:: What is being asked ::
Would you go through the records below and copy each line with the string "right"?

Records below:

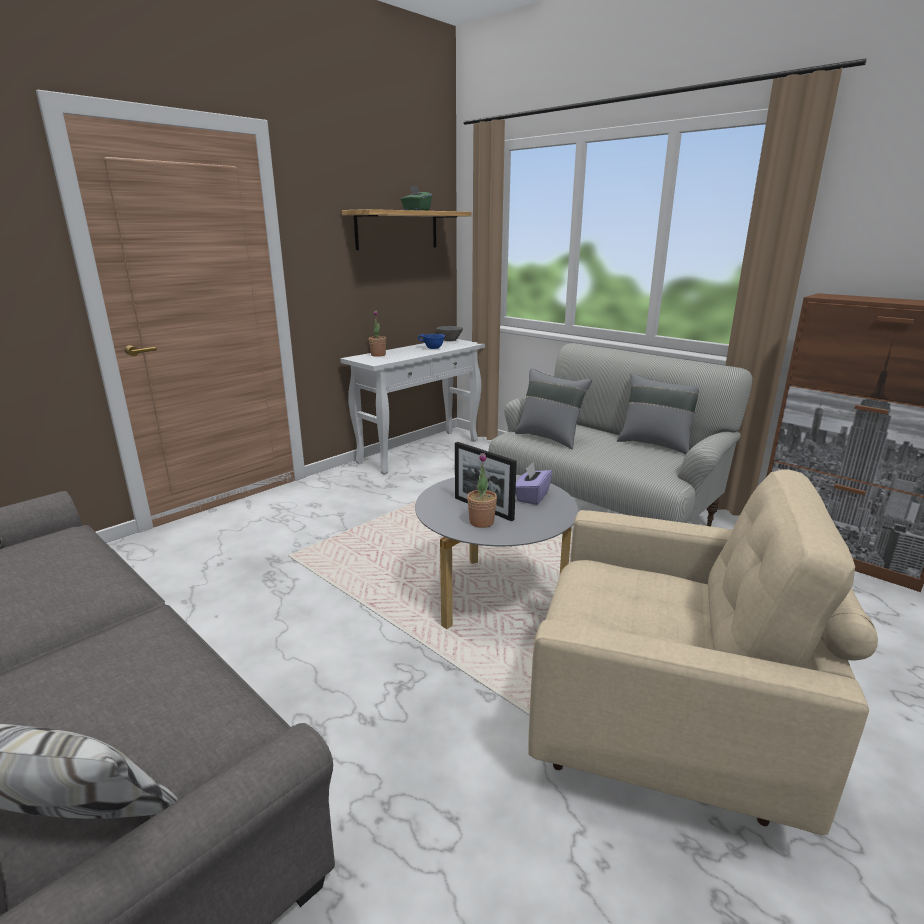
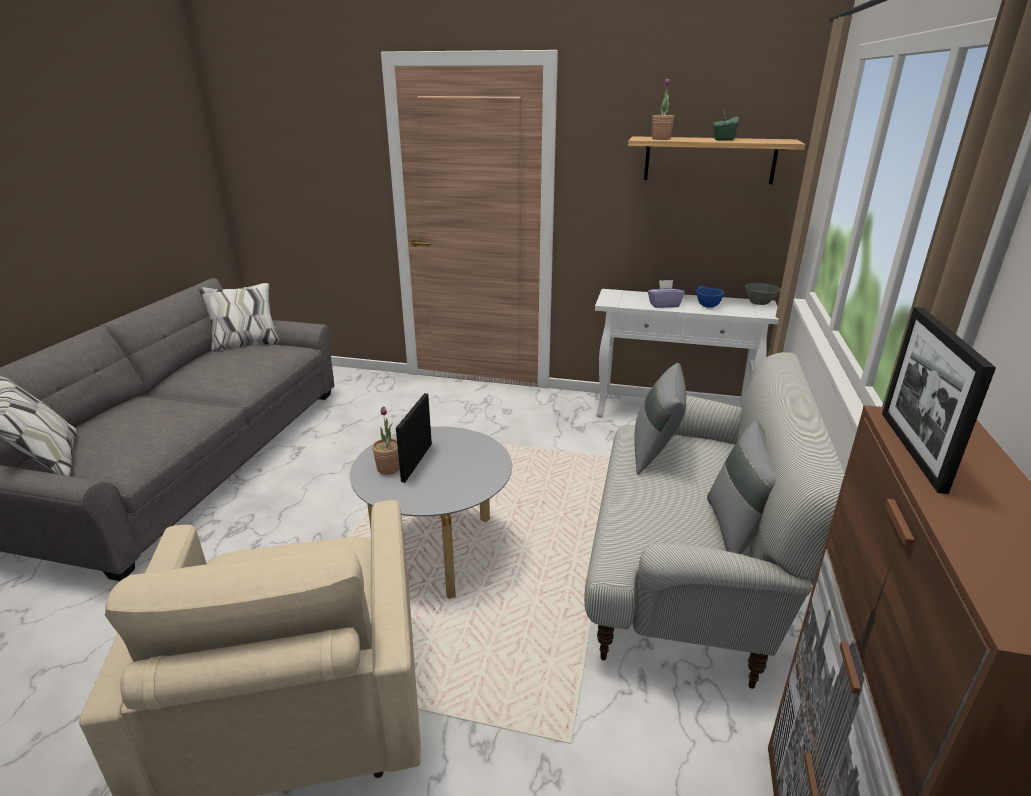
camera: 60 degrees right, 5 degrees up
potted plant [369,310,386,357] -> potted plant moved to [652,78,675,140]
purple tissue box [515,463,552,505] -> purple tissue box moved to [648,280,685,308]
none -> picture frame [882,307,996,494]

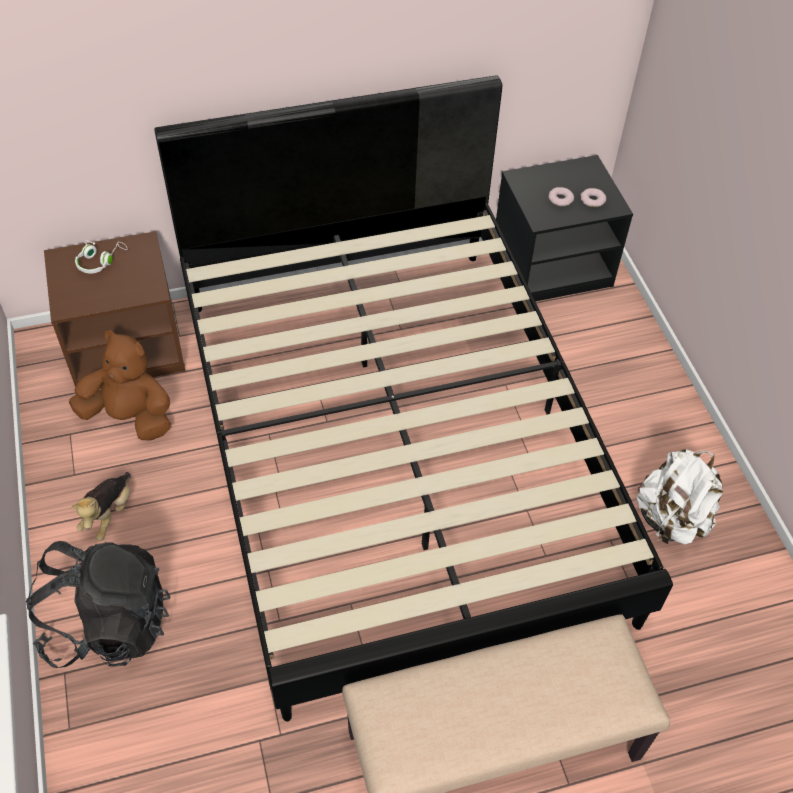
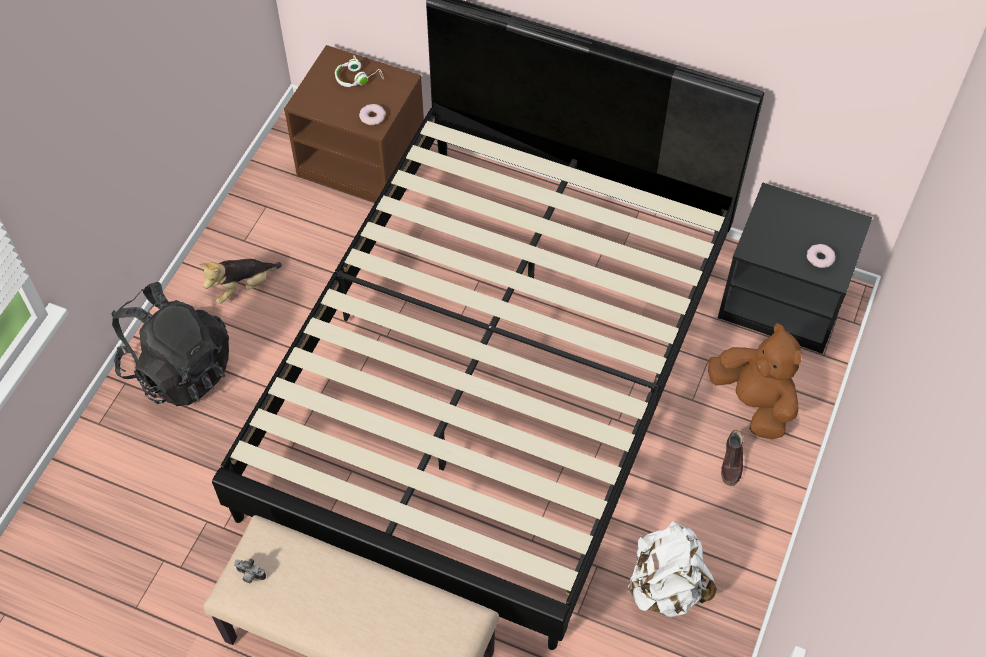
camera: 40 degrees right, 5 degrees up
brown plush toy [69,330,171,440] -> brown plush toy moved to [708,323,802,439]
donut [548,187,574,206] -> donut moved to [359,104,386,125]
none -> camera [234,559,266,583]
none -> brown shoe [721,430,744,486]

End of Records.

:: Answer section ::
camera: 60 degrees right, 5 degrees up
camera: 40 degrees right, 5 degrees up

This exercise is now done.